PASSAGE.

+===+

Biden Cabinet Confirmations Show Continued Political Potency Of Revolving Door Critiques

CabinetDepartment of JusticeEthics in GovernmentExecutive BranchRevolving DoorRight-Wing MediaTreasury Department
Biden Cabinet Confirmations Show Continued Political Potency Of Revolving Door Critiques

This article is an update to our ongoing efforts tracking the right-wing’s revolving door attacks on Biden. Read our previous installment here.

It’s April, and after some lengthy hearing delays and razor-thin final votes, President Biden finally has a nearly-full Cabinet.

As the battle to confirm other executive branch officials rages on, one clear lesson to draw from Biden’s first round of confirmations is the continued importance of revolving door critiques. While some Biden nominees did face absurd and offensive attacks from Senate Republicans, others were criticized by conservatives in Congress and the media for their well-documented ties to corporate America and potential conflicts-of-interest.

As we’ve written on this blog before, the GOP’s hypocritical co-opting of anti-corruption arguments is dangerous. Republicans have time and again proven more interested in creating electoral liabilities for Democrats than in holding public officials accountable for blatant conflicts of interest or unethical conduct they have previously criticized Democrats for. Further, the right-wing’s revolving-door attacks serve to discredit and undermine efforts by progressive reformers to restore ethics in government and keep corporate revolvers out of the Executive Branch.

+===+

DATA RECORDS.
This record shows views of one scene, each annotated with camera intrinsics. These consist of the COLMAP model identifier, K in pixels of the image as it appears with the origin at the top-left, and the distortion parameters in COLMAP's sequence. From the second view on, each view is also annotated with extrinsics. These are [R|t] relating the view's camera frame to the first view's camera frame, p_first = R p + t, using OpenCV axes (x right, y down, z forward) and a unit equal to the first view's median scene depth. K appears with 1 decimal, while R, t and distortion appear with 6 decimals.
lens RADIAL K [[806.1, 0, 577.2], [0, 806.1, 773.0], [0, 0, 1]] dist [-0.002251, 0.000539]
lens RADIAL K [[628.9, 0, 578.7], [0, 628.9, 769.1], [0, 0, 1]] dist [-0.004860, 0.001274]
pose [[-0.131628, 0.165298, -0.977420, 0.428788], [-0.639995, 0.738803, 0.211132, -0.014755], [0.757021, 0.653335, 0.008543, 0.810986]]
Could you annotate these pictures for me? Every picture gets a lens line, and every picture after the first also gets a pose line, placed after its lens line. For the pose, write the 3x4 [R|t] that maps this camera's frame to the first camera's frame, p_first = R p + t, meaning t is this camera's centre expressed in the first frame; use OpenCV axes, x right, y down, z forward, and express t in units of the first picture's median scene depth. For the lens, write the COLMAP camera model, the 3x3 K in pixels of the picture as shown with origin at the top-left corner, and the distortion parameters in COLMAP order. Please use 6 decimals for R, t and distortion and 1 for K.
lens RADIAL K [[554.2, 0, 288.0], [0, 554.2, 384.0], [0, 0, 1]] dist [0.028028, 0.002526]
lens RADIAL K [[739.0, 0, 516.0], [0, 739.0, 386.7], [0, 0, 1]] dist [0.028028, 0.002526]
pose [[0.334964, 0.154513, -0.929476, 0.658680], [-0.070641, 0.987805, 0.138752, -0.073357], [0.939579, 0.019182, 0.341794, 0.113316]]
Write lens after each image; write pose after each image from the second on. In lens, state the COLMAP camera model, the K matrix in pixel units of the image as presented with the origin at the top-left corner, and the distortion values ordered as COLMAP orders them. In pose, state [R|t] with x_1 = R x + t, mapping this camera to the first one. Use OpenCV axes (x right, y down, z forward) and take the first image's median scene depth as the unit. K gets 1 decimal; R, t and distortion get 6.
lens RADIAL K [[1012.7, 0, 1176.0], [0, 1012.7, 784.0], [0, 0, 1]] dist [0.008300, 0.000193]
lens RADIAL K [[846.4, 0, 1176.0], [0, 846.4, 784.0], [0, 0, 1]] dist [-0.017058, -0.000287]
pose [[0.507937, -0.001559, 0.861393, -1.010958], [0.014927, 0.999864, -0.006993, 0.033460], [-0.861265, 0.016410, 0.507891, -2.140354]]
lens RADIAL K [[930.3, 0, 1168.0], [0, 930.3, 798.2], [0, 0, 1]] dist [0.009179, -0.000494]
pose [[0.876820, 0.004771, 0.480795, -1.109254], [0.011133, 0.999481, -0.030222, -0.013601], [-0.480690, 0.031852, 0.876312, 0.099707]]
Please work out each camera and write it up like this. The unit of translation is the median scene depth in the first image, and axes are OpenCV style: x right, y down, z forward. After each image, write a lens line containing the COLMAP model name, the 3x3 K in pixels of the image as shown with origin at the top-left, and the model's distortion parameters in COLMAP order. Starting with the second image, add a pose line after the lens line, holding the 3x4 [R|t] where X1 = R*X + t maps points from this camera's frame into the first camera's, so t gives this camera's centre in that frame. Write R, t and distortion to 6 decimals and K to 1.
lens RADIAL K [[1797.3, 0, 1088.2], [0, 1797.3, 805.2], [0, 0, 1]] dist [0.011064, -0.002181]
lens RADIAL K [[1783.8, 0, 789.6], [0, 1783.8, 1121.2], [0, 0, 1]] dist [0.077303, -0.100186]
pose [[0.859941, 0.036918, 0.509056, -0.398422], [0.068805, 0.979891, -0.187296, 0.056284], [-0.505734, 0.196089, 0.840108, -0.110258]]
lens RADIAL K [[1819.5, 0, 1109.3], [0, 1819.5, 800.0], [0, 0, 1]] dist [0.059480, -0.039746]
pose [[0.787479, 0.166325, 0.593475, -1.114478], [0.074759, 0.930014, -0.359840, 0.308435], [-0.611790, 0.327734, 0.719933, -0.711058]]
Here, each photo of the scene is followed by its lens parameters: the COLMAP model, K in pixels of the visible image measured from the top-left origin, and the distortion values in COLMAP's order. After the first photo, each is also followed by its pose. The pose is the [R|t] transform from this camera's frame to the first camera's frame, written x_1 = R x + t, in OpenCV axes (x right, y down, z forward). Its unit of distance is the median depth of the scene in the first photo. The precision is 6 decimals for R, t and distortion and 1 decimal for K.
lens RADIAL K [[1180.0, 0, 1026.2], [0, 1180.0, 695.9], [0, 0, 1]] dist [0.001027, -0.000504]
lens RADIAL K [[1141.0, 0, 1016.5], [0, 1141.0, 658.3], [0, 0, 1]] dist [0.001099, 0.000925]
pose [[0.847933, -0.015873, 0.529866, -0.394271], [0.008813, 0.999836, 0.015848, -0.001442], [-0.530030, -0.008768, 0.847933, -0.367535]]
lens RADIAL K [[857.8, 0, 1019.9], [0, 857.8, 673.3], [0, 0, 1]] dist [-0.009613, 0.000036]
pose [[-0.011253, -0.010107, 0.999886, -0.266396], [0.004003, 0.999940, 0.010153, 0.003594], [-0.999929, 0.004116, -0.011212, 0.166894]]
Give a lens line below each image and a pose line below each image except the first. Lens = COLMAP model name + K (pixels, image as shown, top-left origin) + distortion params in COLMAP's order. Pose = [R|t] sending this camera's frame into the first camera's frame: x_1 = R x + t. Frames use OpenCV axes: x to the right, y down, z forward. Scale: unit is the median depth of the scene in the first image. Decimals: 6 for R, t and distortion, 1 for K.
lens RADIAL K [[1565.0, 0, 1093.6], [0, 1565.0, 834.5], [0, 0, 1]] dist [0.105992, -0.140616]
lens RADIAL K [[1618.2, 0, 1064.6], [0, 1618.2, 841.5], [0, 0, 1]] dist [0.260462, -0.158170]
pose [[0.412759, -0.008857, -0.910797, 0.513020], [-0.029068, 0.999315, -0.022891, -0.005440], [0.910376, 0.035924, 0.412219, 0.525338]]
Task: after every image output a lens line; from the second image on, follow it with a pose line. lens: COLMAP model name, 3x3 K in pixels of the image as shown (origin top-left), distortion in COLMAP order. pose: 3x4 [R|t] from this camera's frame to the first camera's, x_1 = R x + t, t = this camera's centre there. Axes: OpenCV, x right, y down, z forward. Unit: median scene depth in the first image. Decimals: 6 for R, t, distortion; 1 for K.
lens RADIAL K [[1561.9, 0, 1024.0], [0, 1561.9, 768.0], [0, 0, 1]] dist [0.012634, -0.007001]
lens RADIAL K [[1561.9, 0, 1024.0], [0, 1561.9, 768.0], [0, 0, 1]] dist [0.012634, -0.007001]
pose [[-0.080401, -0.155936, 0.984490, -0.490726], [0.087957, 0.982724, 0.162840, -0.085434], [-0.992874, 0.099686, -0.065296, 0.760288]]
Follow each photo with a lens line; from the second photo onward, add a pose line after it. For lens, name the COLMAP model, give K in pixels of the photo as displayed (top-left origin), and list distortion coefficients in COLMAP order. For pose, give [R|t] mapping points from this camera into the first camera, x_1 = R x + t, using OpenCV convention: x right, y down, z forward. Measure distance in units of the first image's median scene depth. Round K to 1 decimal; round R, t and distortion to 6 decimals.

+===+

USING THE INFORMATION.
**1.** According to the article, in what month did President Biden finally have a nearly-full Cabinet?
**2.** Reproduce the part of the article that begins with the words containing "CabinetDepartment of JusticeEthics" and ends with "previous installment here.".
Base every response on the article alone.

TASK-BY-TASK SOLUTIONS.
**1.** April.

**2.**
CabinetDepartment of JusticeEthics in GovernmentExecutive BranchRevolving DoorRight-Wing MediaTreasury Department
Biden Cabinet Confirmations Show Continued Political Potency Of Revolving Door Critiques

This article is an update to our ongoing efforts tracking the right-wing’s revolving door attacks on Biden. Read our previous installment here.